Colorado's and Mississippi's Medicaid programs have ordered hospitals to report which medications they receive 340B discounts for, marking the latest effort to curb state drug spending.
Currently, many states don't know what hospitals are paying for drugs after rebates, which may inflate state government drug spending under Medicaid. The information would allow them to adjust reimbursements or determine which drugs weren't discounted so the state can seek drugmaker rebates.
Hospitals in the states have until Nov. 1 to give Colorado and Mississippi the 340B information, and their drug claims could be denied if they fail to comply with the requirement.
In Mississippi, providers must identify 340B-purchased drugs on medical and retail pharmacy claims submitted to the state for Medicaid payment. Colorado's notice targets retail pharmacies at hospitals, which need to indicate if they provide only 340B-purchased drugs or no 340B-purchased drugs to Medicaid enrollees. They must choose one or the other.
If hospitals choose to supply 340B drugs in their retail pharmacies, they must submit the 340B acquisition cost data to the state.
States across the country have been issuing similar notices at the CMS' urging, according to Maureen Testoni, interim president and CEO of the hospital trade group 340B Health.
"What CMS has been trying to do is get states to reduce how much Medicaid is paying out for drugs," Testoni said.
At least 26 other states including California, Texas and Florida have drafted and submitted state plan amendments to the CMS that will allow them to better gauge which medications hospitals are purchasing under the 340B program and their acquisition costs, according to a roundup by Simon&Co., a health policy firm.
Federal law prohibits states from claiming rebates on drugs that were already discounted under the 340B program.
States must register with HHS' Health Resources and Services Administration (HRSA) as 340B entities, and Mississippi officials assumed that any drugs these hospitals were billing were purchased via the federal drug discount program, according to Matt Westerfield, spokesman for Mississippi's Division of Medicaid.

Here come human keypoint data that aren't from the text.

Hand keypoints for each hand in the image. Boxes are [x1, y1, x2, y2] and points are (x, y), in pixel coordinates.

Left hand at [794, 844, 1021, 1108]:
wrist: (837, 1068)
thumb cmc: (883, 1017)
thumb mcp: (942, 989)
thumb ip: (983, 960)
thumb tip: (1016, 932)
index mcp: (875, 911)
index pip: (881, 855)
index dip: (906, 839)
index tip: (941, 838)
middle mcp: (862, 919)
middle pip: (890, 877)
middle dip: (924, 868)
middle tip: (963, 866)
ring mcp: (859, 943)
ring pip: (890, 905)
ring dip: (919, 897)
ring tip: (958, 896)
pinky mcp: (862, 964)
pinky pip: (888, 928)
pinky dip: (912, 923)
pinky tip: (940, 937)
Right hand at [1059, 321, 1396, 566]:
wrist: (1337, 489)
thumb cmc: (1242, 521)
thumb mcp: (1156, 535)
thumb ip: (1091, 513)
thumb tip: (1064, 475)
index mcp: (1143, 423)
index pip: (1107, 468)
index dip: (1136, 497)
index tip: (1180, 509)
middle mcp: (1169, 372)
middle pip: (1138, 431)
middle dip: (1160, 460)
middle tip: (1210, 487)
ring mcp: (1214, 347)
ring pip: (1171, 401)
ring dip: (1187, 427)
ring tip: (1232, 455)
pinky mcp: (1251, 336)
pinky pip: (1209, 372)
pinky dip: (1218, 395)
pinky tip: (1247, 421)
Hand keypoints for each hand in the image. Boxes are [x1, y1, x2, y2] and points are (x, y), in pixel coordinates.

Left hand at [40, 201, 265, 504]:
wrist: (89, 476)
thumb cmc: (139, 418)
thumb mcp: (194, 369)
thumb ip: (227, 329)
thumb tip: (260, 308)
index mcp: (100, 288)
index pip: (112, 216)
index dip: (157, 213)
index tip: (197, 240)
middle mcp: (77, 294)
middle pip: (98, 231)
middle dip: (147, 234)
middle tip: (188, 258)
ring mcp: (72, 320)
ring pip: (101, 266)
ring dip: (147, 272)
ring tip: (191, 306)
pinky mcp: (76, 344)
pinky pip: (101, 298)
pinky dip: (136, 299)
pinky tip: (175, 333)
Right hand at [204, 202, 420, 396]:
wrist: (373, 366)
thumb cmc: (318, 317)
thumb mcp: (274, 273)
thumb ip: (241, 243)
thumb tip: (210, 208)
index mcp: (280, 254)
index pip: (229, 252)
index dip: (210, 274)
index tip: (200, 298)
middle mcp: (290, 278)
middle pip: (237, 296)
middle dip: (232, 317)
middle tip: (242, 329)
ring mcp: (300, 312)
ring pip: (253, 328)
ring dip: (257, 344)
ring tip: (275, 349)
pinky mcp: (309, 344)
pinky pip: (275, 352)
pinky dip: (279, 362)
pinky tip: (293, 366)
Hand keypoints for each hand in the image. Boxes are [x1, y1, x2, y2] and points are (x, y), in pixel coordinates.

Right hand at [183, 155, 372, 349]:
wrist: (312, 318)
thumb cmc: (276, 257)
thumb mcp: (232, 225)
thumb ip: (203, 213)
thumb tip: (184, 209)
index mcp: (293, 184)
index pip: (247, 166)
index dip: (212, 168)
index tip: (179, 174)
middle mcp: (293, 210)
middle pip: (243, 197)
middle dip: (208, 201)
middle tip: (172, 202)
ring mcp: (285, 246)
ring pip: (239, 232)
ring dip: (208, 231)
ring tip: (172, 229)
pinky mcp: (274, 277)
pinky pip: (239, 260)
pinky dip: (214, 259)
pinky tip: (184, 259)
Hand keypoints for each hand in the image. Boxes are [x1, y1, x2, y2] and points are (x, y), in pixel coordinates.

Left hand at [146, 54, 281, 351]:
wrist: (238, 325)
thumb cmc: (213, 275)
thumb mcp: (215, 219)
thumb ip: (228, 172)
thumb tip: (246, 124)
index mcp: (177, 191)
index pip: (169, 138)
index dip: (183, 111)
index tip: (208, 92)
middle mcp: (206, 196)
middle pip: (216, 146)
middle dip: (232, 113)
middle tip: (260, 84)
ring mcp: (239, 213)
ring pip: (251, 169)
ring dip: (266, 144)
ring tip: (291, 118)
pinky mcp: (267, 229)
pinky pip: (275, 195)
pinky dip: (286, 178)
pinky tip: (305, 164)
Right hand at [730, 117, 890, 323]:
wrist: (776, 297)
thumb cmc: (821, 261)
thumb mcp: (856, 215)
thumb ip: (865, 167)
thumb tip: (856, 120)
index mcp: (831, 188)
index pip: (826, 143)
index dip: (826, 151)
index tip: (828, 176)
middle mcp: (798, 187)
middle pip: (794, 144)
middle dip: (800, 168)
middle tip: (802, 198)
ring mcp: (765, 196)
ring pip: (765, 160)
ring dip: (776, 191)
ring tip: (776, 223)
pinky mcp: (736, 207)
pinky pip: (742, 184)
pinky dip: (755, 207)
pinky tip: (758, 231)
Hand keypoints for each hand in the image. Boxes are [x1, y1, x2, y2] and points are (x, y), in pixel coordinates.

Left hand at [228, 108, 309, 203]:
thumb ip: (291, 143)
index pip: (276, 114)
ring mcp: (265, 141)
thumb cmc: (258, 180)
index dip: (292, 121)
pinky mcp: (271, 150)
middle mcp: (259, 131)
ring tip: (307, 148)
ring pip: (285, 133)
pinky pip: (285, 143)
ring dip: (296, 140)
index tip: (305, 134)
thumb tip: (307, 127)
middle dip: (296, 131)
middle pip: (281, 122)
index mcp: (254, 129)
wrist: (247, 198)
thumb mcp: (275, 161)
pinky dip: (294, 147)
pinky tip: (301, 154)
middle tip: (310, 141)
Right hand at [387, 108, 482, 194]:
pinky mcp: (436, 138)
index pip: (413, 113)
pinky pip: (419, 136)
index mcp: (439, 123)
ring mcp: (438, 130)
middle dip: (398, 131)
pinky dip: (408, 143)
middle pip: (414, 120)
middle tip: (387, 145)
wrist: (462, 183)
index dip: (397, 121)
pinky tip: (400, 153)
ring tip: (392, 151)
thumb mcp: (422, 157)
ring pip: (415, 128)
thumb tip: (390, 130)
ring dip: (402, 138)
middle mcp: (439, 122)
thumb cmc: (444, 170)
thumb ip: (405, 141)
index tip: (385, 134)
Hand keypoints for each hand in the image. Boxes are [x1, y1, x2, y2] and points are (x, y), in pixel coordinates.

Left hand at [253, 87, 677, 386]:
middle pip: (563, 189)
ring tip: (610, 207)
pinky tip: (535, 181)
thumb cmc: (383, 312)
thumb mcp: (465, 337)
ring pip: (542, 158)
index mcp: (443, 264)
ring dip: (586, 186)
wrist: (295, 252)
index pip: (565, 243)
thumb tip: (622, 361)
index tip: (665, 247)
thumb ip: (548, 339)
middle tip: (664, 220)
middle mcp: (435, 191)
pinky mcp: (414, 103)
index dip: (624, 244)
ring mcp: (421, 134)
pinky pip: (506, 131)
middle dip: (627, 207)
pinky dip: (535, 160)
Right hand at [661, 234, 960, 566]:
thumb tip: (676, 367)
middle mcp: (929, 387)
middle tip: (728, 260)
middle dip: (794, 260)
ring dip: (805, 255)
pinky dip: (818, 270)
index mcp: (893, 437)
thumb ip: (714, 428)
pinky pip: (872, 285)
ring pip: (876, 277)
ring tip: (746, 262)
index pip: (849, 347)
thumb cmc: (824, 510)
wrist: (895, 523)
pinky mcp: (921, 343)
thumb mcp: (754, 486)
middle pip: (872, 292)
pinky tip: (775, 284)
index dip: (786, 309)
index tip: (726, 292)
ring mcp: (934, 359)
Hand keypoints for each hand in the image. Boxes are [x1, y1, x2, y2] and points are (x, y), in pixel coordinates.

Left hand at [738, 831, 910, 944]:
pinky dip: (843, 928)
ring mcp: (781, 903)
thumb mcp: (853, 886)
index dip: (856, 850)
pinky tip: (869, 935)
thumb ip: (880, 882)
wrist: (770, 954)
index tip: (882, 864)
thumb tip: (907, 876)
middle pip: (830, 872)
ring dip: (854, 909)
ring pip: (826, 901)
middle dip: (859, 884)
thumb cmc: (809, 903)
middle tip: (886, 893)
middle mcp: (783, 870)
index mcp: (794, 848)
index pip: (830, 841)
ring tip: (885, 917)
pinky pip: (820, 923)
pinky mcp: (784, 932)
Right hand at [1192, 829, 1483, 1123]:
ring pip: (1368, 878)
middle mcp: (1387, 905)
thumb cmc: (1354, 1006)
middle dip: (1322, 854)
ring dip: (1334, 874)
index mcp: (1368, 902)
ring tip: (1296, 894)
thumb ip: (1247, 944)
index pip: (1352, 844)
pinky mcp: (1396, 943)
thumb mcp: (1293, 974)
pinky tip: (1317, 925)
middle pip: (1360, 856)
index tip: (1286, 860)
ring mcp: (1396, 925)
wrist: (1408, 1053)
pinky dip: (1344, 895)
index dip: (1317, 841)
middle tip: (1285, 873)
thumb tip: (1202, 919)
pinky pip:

"We automatically did not collect a rebate," Westerfield said. "Recognizing that substantial amounts of rebates were not being collected, CMS instructed states to modify their systems to identify which drugs were purchased with the 340B discount and which were not."
In fiscal year 2015, the last year for which data are available, Medicaid spent approximately $53 billion on drugs, but was able to get $24 billion in rebates bringing actual spending down to $29 billion, according to federal statistics. That's up from the prior fiscal year 2014, during which Medicaid spent approximately $42 billion on prescription drugs and collected about $20 billion in rebates, for net drug spending of $22 billion, according to federal data.
Enrollment in the program has only grown in recent years, hitting 72 million in 2016, up from just over 65 million people in 2014.
Complying with the notice from Mississippi will be easier since the CMS required a similar modifier for Medicare claims, according to Jillian Foster, system administrator of pharmacy of Baptist Memorial Health, which collectively has 21 hospitals in Mississippi, Tennessee and Arkansas.
The CMS outlined the mandate in the 2018 outpatient pay rule, which went into effect Jan.1. Baptist Memorial was able to work with its EHR vendor Epic to expand the identifying capability to Medicaid claims.
However, the process could have been simpler if the CMS worked closer with states.
"The thing that would have been helpful is if the same modifier could be used for both Medicare and Medicaid," Foster said.
As each state Medicaid agency begins to issue similar notices, each will have different modifiers, she said.
The CMS also pushed for greater clarity on the use of 340B in Medicaid so that it can ensure it's reimbursing based on actual acquisition costs for a drug, Testoni said.
Colorado's request is based on a 2016 rule from the CMS that states require retail pharmacies to ensure drugs are reimbursed on actual acquisition cost, according to Greg Doggett, vice president of legal and policy counsel for 340B Health.
States were giving extensive flexibility to implement the rule which is why some states are just now rolling out guidelines, he said.
It's unclear how much money Medicaid may save since data are scarce on how often states paid hospitals more than acquisition costs and how vast the difference between the two price points were, according to Testoni.